Una Egan serves a fascinating slice of social history when she looks at the many and varied activities of the Roadman from the 1920s to the 1980s.
Employees of the county council, roadmen did everything from filling potholes to trimming hedges, and the tools of their trade changed greatly over the decades.
Using the shared memories of James Kiely of Templemore and Phil Sheehan of Silvermines, Una looks at the important social service roadmen often gave in addition to their physical work, and their distinct knowledge of the local area.
In 'A Most Unorthodox Courtship', Joan Kennedy and Jacinta Bennet tell the story of Tipp emigrant to Australia Richard Kennedy, who came home in 1904, at the age of 57. He married Johannah Kennedy, 33, of Queen Street, Nenagh, on August 29 of that year, and by September 1 they were leaving Southampton en route back to Australia to begin a new life together.

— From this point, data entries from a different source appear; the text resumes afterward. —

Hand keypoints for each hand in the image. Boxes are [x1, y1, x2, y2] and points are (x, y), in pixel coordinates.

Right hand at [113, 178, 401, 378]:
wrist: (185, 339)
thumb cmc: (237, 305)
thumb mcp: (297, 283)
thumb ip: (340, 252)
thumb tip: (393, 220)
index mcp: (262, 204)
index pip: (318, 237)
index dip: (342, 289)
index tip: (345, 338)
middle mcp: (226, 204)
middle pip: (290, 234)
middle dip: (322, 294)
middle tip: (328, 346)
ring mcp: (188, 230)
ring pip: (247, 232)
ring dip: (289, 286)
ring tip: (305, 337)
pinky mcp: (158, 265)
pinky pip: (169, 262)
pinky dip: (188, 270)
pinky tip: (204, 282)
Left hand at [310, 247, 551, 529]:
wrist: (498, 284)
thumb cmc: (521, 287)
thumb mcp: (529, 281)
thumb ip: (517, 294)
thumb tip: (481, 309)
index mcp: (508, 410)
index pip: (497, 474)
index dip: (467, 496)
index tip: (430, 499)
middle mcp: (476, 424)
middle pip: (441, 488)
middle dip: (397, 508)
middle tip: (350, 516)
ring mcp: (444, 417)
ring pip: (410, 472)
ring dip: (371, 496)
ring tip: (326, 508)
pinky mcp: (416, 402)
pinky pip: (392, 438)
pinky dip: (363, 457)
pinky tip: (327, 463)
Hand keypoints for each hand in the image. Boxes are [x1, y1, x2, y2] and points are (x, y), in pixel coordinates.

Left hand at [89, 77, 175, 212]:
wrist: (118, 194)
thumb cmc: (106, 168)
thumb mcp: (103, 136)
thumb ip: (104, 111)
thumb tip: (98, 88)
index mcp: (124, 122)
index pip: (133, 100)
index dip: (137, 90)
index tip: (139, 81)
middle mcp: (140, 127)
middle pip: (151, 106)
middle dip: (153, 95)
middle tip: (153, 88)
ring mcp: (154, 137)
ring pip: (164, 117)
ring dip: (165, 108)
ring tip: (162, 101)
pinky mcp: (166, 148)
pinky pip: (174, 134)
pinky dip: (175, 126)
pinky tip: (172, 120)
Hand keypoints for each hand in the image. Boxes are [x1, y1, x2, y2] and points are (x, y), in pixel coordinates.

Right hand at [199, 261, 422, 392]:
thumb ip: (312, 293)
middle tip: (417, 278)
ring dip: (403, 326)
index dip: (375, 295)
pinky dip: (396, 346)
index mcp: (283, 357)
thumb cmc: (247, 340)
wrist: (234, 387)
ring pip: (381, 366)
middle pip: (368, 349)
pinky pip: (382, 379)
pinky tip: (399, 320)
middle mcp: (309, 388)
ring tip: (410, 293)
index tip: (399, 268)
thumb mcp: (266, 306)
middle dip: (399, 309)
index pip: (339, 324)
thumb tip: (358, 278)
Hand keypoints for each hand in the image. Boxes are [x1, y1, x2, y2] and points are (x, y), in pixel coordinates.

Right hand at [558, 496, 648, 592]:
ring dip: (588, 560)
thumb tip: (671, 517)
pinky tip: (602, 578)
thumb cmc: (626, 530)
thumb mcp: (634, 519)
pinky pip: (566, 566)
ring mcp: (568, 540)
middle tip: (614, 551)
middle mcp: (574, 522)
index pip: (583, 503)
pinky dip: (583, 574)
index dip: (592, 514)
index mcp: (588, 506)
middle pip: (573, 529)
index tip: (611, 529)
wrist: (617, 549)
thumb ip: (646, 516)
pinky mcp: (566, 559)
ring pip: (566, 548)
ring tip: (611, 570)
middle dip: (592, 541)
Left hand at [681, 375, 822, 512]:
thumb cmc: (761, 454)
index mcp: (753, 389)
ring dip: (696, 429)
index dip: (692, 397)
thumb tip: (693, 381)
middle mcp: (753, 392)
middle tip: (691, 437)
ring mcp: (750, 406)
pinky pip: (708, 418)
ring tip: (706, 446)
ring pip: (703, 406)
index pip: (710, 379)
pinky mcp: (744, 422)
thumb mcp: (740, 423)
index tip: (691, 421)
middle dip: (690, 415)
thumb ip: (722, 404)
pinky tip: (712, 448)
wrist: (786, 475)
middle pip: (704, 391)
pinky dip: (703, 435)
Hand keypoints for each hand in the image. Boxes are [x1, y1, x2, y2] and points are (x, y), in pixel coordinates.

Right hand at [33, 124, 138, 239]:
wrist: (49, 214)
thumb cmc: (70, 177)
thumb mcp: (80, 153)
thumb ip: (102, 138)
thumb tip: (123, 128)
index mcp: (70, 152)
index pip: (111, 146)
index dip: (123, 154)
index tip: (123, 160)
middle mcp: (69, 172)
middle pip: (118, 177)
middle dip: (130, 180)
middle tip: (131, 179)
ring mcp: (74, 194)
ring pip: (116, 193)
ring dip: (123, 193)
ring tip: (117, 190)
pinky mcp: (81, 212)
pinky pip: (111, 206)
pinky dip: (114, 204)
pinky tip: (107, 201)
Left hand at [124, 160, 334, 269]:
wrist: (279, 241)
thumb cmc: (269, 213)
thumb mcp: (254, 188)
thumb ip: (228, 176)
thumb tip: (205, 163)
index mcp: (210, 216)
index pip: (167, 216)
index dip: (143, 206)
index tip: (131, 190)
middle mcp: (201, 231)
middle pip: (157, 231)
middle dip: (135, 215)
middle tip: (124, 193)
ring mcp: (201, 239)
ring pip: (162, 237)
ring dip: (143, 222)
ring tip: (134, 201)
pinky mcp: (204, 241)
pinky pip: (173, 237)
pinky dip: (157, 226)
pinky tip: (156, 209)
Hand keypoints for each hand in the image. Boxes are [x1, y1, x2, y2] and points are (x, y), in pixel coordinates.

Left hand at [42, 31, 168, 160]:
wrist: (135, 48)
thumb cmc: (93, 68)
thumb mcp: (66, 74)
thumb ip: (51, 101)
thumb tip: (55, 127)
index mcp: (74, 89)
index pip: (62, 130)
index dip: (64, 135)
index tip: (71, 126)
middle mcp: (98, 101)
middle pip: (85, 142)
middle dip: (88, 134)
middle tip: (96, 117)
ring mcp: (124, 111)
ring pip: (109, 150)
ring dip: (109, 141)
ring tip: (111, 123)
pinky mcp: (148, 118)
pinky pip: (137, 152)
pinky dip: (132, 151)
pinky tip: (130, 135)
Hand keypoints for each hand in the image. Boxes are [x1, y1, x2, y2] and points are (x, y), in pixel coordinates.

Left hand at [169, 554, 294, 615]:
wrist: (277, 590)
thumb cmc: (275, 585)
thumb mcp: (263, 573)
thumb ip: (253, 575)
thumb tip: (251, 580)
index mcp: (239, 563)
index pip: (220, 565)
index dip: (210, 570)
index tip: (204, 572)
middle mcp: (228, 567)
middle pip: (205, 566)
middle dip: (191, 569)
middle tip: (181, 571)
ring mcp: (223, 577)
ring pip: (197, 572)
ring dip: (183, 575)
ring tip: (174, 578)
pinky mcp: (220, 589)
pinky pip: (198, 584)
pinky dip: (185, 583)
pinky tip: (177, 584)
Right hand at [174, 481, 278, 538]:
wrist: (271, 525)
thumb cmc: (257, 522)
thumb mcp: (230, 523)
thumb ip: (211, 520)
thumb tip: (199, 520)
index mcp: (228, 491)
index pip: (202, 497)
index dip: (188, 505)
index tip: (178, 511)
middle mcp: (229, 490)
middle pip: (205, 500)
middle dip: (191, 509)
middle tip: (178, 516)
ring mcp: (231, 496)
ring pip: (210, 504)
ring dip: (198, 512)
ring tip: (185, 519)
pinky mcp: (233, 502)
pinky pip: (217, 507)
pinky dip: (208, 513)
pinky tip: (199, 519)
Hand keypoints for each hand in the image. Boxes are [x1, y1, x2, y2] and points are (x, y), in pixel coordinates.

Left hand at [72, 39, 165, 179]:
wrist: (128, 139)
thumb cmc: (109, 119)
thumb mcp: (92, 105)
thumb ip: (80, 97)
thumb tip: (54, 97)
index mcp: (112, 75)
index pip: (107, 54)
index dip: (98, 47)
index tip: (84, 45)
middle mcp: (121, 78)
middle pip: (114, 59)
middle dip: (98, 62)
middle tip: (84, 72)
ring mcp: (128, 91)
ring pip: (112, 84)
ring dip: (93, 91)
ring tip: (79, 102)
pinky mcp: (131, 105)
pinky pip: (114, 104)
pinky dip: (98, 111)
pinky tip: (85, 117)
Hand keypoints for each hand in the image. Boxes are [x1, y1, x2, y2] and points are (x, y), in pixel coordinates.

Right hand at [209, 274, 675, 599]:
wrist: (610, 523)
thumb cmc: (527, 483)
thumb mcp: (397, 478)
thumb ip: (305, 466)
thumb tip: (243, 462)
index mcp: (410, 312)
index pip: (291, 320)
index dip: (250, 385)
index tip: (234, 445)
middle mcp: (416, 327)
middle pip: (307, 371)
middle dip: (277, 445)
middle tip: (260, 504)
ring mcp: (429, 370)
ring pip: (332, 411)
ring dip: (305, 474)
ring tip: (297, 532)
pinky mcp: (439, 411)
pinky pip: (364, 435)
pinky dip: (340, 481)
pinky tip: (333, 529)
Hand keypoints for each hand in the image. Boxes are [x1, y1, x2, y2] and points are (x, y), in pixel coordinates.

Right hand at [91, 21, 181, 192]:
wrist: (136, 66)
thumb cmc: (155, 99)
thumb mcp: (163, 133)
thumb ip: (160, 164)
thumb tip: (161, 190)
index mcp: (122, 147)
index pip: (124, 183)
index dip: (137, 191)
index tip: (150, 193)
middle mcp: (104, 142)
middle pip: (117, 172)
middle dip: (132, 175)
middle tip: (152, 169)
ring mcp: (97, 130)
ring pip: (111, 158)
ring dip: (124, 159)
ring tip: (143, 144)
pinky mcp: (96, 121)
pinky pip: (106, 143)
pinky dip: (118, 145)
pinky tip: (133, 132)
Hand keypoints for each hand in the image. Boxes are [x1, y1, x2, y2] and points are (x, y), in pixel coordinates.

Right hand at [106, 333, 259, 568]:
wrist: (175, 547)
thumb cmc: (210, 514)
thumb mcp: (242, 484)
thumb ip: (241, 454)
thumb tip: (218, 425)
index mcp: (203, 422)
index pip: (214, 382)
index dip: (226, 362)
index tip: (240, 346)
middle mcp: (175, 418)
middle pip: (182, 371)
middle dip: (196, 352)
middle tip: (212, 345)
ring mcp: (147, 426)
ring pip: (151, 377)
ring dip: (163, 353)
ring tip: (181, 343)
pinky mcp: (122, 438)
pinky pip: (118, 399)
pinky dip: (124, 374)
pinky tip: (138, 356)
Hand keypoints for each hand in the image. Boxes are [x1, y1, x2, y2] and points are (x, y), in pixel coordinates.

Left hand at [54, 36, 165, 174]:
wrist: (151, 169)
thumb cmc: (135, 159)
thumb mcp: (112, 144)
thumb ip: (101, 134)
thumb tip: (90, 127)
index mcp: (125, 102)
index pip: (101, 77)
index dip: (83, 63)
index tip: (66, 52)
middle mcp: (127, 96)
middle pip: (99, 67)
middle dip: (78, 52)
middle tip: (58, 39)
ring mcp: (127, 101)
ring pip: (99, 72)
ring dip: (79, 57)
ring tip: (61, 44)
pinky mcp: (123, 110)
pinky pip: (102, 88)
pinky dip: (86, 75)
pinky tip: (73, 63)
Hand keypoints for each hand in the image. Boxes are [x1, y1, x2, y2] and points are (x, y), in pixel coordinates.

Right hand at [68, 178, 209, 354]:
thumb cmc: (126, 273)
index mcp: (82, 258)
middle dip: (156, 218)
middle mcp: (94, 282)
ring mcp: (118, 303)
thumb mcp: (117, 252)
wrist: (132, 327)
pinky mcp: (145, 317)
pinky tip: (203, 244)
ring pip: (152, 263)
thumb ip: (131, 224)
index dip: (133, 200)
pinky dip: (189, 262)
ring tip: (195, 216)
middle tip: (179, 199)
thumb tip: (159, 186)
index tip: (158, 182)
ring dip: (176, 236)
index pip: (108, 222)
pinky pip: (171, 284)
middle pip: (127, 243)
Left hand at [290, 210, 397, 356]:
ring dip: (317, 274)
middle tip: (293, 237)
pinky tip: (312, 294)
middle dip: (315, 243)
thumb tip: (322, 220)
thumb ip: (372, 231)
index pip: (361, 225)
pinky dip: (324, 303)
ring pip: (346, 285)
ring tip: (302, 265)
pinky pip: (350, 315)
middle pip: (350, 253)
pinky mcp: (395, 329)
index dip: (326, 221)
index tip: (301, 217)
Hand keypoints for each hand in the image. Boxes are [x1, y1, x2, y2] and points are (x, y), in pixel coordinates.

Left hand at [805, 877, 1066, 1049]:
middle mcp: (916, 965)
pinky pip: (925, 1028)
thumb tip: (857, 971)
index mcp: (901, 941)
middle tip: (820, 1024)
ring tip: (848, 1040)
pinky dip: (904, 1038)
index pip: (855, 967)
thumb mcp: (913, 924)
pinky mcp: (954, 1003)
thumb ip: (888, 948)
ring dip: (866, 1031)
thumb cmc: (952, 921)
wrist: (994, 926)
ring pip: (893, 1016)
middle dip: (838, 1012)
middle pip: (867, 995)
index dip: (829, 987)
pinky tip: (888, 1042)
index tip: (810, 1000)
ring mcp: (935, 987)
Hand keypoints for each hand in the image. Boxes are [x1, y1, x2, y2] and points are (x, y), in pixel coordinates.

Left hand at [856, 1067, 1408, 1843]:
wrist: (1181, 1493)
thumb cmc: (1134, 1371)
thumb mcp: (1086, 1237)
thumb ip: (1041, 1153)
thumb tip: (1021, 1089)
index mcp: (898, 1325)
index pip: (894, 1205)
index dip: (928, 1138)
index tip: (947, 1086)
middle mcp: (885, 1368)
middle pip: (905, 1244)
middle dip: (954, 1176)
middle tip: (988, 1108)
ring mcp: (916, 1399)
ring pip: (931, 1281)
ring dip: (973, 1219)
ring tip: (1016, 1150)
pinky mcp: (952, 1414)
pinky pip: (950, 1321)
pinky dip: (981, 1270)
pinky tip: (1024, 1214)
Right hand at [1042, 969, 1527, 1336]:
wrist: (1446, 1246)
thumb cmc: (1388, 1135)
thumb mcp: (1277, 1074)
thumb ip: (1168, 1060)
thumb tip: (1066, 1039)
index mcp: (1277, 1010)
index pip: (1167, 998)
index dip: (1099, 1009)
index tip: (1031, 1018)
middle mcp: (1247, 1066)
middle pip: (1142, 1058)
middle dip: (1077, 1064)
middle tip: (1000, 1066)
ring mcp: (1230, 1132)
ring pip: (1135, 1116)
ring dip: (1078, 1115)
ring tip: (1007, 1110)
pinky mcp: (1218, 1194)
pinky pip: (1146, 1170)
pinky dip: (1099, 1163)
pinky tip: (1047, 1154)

Tommy Collins contributes to this volume an interesting article on the Land Commission and its importance over the decades - locally and in the national context.
He looks at the changing shape of farming over the years and of how situations changed with the opening of the Shallee mine in 1963, in a read that will resonate with people of that generation.
The concluding chapter of this volume is a continuation of one began in Mining the Past 2022 with a transcript from a forgotten resource, an Irish Tourist Association Report on Templederry from the early 1940s.
Providing another valuable insight into local social history, it is interesting to read down through the facilities, amenities, history and other aspect of this area, which the author deemend worthy of note 80 years ago.
As well as the articles, the journal is dotted with a great collection of poems, songs and photographs.
Mining the Past is for sale in local bookshops.